Alexa Shabecoff, assistant dean for public service at Harvard Law School and director of the Bernard Koteen Office of Public Interest Advising (OPIA), who is directing the Fund, said the proposal for funding Equal Justice Under Law was “really compelling,” especially because it was uniquely focused on challenging the profit motive in the criminal justice system. More than many foundations, the Public Service Venture Fund focuses on the people behind the idea, Shabecoff said, “because what we think we do best here at Harvard is graduate spectacular future lawyers and leaders.” Based on their academic and professional accomplishments, and “through the sheer force of their personalities,” the selection committee felt that Karakatsanis and Telfeyan demonstrated exceptional potential, she said.

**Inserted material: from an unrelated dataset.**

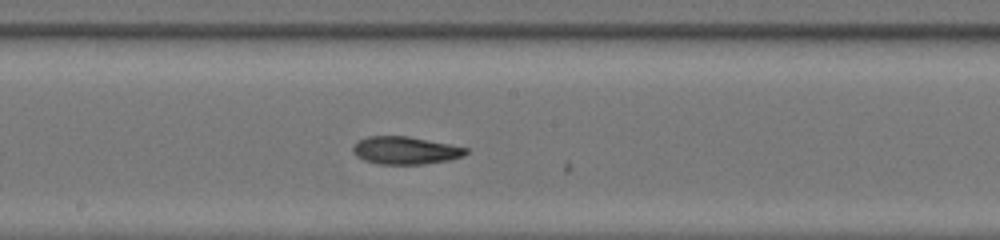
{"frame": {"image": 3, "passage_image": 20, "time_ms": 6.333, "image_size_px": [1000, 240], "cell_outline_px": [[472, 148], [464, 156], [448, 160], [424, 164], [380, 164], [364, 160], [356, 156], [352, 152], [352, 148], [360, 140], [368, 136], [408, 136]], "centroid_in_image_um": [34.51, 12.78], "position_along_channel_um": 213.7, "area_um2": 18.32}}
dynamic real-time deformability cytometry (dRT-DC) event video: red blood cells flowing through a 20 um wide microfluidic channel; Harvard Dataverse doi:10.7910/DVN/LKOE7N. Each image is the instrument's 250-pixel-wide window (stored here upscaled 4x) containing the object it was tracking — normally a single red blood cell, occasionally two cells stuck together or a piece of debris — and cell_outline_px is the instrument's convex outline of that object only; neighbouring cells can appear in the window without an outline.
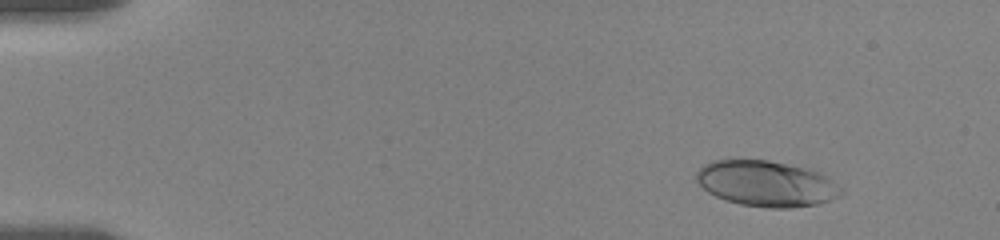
{"species": "human", "species_latin": "Homo sapiens", "temperature_condition": "room temperature", "stored_images_in_passage": 9, "camera_frame_rate_fps": 3000, "um_per_image_px": 0.085, "donor": {"sex": "female"}, "frame": {"image": 1, "passage_image": 3, "time_ms": 1.667, "image_size_px": [1000, 240], "cell_outline_px": [[844, 192], [840, 196], [816, 204], [788, 208], [768, 208], [740, 204], [724, 200], [708, 192], [696, 180], [696, 172], [704, 164], [712, 160], [768, 160], [808, 168], [820, 172], [844, 188]], "centroid_in_image_um": [65.16, 15.6], "position_along_channel_um": 19.8, "area_um2": 38.67}}
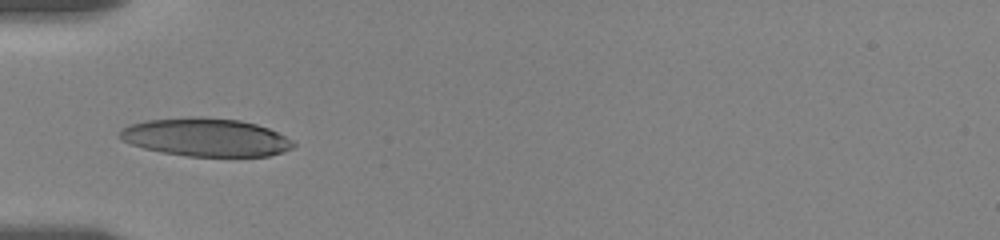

Before launching the new practice in March, Karakatsanis, who’d also worked as an assistant federal public defender in Alabama, litigated complex criminal and civil cases with the Public Defender Service for the District of Columbia, and Telfeyan was a trial lawyer in the Civil Rights Division of the United States Department of Justice. The two met during their first year of law school, finished as regional semi-finalists in a national moot court competition, won the Williston Negotiation Competition at Harvard together, and also served together on the Harvard Law Review, in the Criminal Justice Institute, and as Harvard Defenders.

While its first two cases are in Alabama, Equal Justice Under Law is currently pursuing cases in California, New York, Florida, and Washington, D.C. “One of our goals is to identify things that have become utterly normalized in our legal system that we think are outrageous and should not be accepted in a system that treats people with equality,” says Karakatsanis.

It’s a matter of enforcing protections the legal system already affords, including constitutional guarantees, they say. “I think all judges and all lawyers enter the profession because they have a sense of justice,” says Telfeyan. “Our goal, especially when dealing with judges, is to remind them of their sense of justice and inspire them to act based on that sense of justice.”